Yesterday, I got out for a run. Thank you. And before I left, you told me to enjoy myself, to stay out as long as I wanted, not to rush back. You said, I've got this. And I knew you did. Well, actually, I wanted to believe it with all my heart, though I must admit that I doubt any other human being's ability to keep the kid quiet and happy and healthy between her many sleeps. I'm the one who has the track record, after all. I'm sorry for doubting you. Thank you for pushing past my doubt with confidence.

That confidence made it possible for me to lace up and run out the door. To feel summer sunshine on my shoulders. To listen to the lapping water at the fjord's edge. To remind myself how fortunate I am to have my health, and a beautiful, funny, sweet little baby, and a husband I adore. Only distance can allow these positive thoughts to bloom naturally. I need that distance sometimes. Thank you for recognising and responding to that need.

You can tell when that need is greatest by the number of times I swear. The depth and gusto of my sighs when she wakes up too soon. The hunch of my shoulders and spine as I drag myself out of bed or off the couch. The fistful of chocolate chips in my hand traveling blindly to my mouth. Just because that's the only available chocolate, and it acts as fuel, and no, you cannot second guess me on this one. I need it.
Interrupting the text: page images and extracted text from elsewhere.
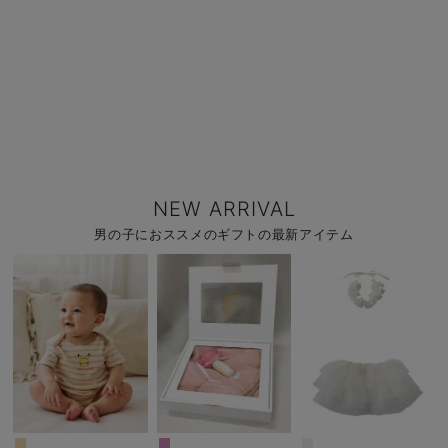
NEW ARRIVAL
男の子におススメのギフトの最新アイテム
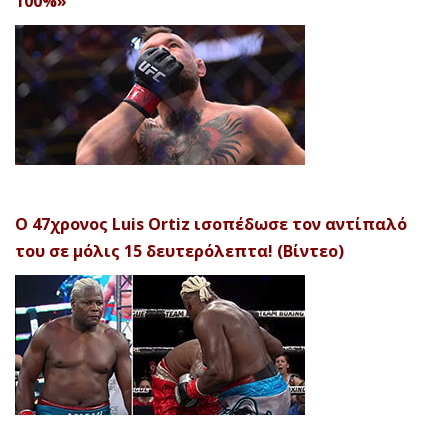
100%»
Ο 47χρονος Luis Ortiz ισοπέδωσε τον αντίπαλό
του σε μόλις 15 δευτερόλεπτα! (Βίντεο)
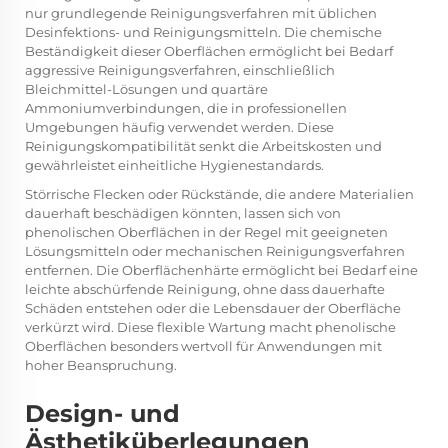
nur grundlegende Reinigungsverfahren mit üblichen
Desinfektions- und Reinigungsmitteln. Die chemische
Beständigkeit dieser Oberflächen ermöglicht bei Bedarf
aggressive Reinigungsverfahren, einschließlich
Bleichmittel-Lösungen und quartäre
Ammoniumverbindungen, die in professionellen
Umgebungen häufig verwendet werden. Diese
Reinigungskompatibilität senkt die Arbeitskosten und
gewährleistet einheitliche Hygienestandards.
Störrische Flecken oder Rückstände, die andere Materialien
dauerhaft beschädigen könnten, lassen sich von
phenolischen Oberflächen in der Regel mit geeigneten
Lösungsmitteln oder mechanischen Reinigungsverfahren
entfernen. Die Oberflächenhärte ermöglicht bei Bedarf eine
leichte abschürfende Reinigung, ohne dass dauerhafte
Schäden entstehen oder die Lebensdauer der Oberfläche
verkürzt wird. Diese flexible Wartung macht phenolische
Oberflächen besonders wertvoll für Anwendungen mit
hoher Beanspruchung.
Design- und
Ästhetiküberlegungen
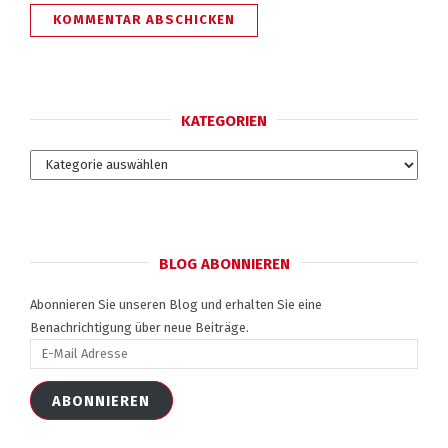
KATEGORIEN
Kategorien
BLOG ABONNIEREN
Abonnieren Sie unseren Blog und erhalten Sie eine
Benachrichtigung über neue Beiträge.
E-
Mail
Adresse
ABONNIEREN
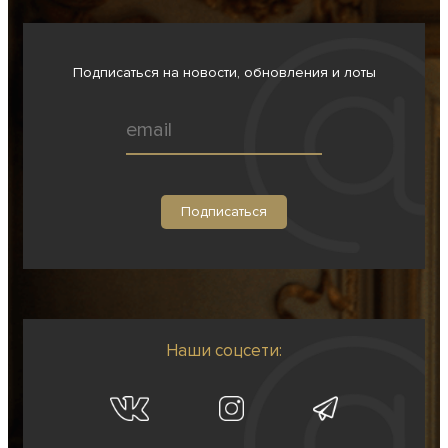
Подписаться на новости, обновления и лоты
Наши соцсети:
Thank you for buying me other, better chocolate. For breaking off squares of it and sharing with me as we watch Murder, She Wrote and take turns trying to guess who the murderer will be this time. Always the person we most medium suspect.

Thank you for changing her diapers as frequently as possible. For blowing raspberries on her tummy. For making her do a little naked dance just before her evening bath. For taking turns with me responding to her cries as we settle her down at bedtime so that I can eat at least half my meal hot. For reading books to her and kissing the dandelion-soft top of her head and taking photos and videos of her to send to me when I get my time away. Because you know I miss her. (And I need proof that all is still well.)

I often feel utterly dependent on you. It's not an easy thing for an independent woman to deal with so sudden and severe a change. For a very long time, it was easy to simply live entwined and in parallel. There for each other, but more because we enjoyed one another's company than because some situation required our effort and attention at all times. Now everything has changed.

And also nothing has changed. I can tell because you still make me laugh every day. Even after I've been reduced to tired, frustrated tears. And I can tell because we still talk about important, non-child-related things with our stockinged feet touching under the dinner table. And I can tell because we still take care of each other in the old ways, too. I cut your hair. You rub my shoulders. It isn't always easy to find the time to do these little things, but when we do, the familiarity of the actions reminds me of what life was before she came.

She. That blue-eyed ball of curiosity and squeals. I'm thrilled we waited ten years to have her. And on my more rested days, I'm elated we didn't wait any longer than ten years. She looks like you. She looks like me. She is learning how to hug and really hold on. Even exhausted, I must admit, I wouldn't have it any other way.